Photoanode engineering of dye-sensitized photovoltaic cells using zinc oxide microstructures for efficient light harvesting applications

Abstract

Several research activities are being pursued to enhance the efficiency of dye-sensitized,photovoltaic cells (DSCs) by designing and synthesizing new sensitizer molecules and electrolyte species, by adopting co-sensitization and co-adsorption or pre-adsorption strategies, and by utilizing different photoanode and counter electrode materials. However, in majority of the breakthrough works, the DSCs utilize conventional bilayer photoanodes constituted by an active layer (AL) containing ~20-30 nm sized TiO2 nanoparticles and a scattering layer (SL) made up of larger sized (~200-400 nm) TiO2 nanoparticles. Meanwhile, several novel dye and electrolyte systems were investigated for DSCs to realize remarkable performances. Recently, the earth abundant copper (Cu(II/I)) metal complexes have been successfully employed in DSCs as electrolytes for achieving remarkable open circuit potentials (VOC ) owing to their highly positive redox potential. DSCs employing Cu(II/I) electrolyte could achieve appreciable power conversion efficiencies (PCEs) and voltages (> 1V) not only under one sun irradiation (AM 1.5G, 100 mW/cm 2), but also under indoor/ambient light illuminations. Since voltage output is crucial for powering smart electronic devices involving sensors and actuators, the Cu(II/I) electrolyte based DSCs can be extensively utilized for indoor photovoltaic and internet of things (IoT) applications.

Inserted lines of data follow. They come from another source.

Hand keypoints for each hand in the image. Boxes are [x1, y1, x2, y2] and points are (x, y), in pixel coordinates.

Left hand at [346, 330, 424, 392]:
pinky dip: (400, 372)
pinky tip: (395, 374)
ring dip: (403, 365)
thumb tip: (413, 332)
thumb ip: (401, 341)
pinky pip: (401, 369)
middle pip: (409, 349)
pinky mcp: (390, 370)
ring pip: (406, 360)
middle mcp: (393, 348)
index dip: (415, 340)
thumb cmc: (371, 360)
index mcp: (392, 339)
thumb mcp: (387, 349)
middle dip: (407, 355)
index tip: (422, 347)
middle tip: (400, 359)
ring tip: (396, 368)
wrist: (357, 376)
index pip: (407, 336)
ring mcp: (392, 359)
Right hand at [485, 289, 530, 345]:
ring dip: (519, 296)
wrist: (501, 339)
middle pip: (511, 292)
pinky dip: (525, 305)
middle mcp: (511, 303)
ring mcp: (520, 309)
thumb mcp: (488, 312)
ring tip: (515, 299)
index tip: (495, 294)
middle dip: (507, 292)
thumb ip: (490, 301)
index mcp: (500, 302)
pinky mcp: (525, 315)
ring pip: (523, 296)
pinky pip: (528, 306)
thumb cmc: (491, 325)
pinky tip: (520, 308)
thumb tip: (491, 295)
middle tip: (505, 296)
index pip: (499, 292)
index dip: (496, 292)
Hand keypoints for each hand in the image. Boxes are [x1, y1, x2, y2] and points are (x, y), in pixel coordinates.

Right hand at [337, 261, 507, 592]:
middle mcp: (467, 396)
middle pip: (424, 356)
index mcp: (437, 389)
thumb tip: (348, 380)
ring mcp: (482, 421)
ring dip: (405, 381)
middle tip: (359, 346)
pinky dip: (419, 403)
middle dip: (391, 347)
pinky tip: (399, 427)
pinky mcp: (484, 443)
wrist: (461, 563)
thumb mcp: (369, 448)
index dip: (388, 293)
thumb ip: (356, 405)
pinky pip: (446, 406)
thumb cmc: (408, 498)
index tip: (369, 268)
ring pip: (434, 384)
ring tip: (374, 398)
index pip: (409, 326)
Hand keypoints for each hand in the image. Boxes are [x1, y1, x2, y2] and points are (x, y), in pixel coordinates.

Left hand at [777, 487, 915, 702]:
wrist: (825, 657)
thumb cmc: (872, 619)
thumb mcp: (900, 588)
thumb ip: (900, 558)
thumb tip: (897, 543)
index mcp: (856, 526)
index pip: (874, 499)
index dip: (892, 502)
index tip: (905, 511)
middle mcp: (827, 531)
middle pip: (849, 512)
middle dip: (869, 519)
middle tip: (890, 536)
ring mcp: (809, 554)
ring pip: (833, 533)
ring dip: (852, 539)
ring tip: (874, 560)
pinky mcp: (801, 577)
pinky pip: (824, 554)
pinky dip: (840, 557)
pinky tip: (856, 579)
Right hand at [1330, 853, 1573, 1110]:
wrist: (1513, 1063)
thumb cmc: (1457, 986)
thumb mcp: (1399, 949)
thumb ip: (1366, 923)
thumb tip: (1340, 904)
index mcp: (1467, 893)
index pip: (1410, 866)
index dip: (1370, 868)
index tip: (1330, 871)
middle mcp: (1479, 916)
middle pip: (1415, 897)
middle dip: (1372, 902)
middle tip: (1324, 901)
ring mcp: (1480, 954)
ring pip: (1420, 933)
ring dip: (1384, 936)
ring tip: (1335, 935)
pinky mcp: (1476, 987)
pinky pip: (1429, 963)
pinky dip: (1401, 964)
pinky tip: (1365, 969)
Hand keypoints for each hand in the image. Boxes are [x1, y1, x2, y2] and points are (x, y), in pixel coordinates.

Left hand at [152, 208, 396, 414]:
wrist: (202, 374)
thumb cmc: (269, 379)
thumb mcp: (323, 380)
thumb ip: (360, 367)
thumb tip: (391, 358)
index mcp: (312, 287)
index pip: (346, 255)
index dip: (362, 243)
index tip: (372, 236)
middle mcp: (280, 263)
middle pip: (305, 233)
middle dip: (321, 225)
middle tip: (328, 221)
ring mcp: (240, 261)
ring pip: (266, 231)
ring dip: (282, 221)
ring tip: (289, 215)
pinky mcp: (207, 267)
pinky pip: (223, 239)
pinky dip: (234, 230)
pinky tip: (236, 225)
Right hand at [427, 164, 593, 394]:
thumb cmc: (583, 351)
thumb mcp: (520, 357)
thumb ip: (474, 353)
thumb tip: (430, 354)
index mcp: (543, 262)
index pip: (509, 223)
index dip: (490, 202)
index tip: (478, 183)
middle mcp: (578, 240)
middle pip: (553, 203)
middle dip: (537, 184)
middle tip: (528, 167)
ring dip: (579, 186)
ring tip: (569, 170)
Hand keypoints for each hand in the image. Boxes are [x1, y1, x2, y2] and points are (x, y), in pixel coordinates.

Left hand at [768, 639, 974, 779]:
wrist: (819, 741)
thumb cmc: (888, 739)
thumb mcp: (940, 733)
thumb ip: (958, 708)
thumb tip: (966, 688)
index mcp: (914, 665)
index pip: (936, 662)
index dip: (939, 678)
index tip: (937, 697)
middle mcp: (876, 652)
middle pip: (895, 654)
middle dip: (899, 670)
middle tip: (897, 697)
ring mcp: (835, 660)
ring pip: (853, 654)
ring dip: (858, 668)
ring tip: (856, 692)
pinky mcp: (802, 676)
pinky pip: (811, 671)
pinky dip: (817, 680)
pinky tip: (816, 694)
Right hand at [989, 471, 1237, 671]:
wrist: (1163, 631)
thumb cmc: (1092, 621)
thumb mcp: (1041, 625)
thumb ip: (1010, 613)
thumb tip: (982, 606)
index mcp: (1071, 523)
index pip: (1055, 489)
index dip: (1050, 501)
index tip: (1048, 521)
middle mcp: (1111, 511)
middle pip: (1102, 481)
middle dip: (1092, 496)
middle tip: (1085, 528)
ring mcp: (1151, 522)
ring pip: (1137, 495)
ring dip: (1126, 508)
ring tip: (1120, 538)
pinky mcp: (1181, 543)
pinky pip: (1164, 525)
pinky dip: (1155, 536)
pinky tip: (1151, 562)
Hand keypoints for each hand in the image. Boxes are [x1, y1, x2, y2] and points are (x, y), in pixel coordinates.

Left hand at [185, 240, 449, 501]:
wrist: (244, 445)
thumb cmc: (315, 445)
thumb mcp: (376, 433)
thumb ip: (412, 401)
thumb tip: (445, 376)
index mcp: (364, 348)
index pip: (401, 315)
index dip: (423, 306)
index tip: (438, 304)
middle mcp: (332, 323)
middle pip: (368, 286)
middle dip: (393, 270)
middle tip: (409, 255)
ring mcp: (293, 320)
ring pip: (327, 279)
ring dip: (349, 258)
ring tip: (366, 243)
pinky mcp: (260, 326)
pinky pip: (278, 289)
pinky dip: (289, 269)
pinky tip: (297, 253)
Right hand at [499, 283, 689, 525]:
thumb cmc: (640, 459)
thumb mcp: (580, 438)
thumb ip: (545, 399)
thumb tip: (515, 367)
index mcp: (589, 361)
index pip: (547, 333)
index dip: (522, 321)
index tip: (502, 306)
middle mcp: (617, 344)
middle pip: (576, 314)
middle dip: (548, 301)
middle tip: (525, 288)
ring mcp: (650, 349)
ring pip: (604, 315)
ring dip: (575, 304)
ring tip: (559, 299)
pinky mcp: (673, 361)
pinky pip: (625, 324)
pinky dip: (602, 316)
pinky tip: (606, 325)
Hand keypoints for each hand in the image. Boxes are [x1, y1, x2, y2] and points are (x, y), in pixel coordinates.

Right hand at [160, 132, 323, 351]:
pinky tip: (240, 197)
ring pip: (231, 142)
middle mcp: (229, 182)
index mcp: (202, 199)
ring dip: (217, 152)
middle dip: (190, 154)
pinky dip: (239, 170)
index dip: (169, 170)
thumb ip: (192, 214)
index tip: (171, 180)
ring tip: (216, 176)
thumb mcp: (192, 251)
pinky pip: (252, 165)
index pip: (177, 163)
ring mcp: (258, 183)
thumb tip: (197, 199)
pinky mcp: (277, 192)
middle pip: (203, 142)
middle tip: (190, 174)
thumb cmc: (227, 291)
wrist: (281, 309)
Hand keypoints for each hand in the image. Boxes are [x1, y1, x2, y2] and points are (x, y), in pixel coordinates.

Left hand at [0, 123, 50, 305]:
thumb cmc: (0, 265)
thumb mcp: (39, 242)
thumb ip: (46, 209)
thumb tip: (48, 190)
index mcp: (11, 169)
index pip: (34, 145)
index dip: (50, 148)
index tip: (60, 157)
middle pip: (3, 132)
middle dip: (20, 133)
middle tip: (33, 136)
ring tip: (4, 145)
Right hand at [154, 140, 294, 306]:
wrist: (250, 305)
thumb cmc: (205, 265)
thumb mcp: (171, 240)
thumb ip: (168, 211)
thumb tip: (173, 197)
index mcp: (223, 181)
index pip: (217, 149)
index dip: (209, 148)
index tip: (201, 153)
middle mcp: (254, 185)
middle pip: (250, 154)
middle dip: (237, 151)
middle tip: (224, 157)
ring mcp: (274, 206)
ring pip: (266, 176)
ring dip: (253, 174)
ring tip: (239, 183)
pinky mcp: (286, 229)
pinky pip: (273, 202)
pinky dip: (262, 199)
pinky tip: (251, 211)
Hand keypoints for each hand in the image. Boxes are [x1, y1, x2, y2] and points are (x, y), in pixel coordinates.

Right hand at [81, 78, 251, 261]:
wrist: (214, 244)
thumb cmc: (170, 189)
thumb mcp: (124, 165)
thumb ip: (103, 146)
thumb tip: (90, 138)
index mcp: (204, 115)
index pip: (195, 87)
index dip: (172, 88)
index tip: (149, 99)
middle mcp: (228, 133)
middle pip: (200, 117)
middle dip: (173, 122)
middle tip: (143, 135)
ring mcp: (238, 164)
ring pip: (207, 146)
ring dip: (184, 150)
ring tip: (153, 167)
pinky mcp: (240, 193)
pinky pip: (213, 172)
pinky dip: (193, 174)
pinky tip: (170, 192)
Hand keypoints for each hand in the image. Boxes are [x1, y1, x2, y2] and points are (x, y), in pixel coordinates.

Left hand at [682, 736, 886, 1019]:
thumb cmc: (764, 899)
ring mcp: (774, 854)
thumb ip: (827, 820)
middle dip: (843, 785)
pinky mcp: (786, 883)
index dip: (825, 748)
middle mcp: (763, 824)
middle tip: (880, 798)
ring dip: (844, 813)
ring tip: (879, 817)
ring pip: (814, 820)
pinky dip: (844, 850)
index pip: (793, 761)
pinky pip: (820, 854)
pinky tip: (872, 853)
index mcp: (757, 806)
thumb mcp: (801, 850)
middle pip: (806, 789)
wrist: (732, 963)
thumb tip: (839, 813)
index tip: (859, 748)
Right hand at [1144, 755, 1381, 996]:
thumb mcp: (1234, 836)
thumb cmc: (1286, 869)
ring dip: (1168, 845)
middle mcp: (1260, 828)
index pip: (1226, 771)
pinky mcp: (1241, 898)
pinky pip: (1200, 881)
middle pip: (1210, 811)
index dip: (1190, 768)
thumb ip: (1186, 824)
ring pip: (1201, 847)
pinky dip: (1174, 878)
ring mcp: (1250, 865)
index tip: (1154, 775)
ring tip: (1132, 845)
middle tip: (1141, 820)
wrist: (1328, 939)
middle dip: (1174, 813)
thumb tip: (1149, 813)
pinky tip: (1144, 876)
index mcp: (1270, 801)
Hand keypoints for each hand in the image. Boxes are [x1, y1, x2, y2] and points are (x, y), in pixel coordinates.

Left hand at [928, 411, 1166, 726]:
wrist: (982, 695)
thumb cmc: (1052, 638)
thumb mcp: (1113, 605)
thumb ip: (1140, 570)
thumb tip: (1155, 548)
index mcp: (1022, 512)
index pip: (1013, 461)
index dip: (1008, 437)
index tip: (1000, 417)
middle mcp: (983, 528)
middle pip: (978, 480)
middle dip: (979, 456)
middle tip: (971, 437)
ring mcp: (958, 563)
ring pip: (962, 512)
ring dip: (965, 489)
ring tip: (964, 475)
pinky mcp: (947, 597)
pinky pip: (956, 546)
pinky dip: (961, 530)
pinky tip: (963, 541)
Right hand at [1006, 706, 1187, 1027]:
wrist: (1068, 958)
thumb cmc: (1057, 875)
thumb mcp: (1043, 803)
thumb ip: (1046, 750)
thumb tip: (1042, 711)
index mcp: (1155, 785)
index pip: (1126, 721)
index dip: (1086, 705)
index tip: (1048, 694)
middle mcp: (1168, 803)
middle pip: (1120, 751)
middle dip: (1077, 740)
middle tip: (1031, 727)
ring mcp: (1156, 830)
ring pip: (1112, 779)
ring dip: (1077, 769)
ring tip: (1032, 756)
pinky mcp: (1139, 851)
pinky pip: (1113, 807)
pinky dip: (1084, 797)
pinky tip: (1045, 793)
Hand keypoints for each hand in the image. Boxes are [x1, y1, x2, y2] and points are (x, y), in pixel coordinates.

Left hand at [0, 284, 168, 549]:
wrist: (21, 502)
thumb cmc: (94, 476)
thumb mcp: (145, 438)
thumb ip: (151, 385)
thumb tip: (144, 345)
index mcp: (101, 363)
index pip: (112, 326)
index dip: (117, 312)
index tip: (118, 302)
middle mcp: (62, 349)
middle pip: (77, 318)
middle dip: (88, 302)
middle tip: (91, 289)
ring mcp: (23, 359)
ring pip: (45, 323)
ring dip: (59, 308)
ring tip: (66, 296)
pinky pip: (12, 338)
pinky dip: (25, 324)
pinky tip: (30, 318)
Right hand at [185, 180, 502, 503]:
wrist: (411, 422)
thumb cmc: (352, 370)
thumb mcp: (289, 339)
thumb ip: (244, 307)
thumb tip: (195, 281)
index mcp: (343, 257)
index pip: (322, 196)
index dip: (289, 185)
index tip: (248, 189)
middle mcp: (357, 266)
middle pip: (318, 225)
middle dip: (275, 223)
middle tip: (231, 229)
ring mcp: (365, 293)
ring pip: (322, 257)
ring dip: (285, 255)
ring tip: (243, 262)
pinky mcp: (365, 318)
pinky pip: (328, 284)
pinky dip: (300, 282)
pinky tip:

So far, several organic sensitizer molecules have been developed to be used along with Cu(II/I) complex based electrolytes. Nevertheless,the compatibility of Cu(II/I) electrolyte with other photoanode materials and architectures are seldom explored. The present thesis work aims to design and develop novel photoanode architectures for DSCs using ZnO microstructures for attaining enhanced VOC and PCE under indoor (ambient) as well as outdoor (one sun) illumination conditions.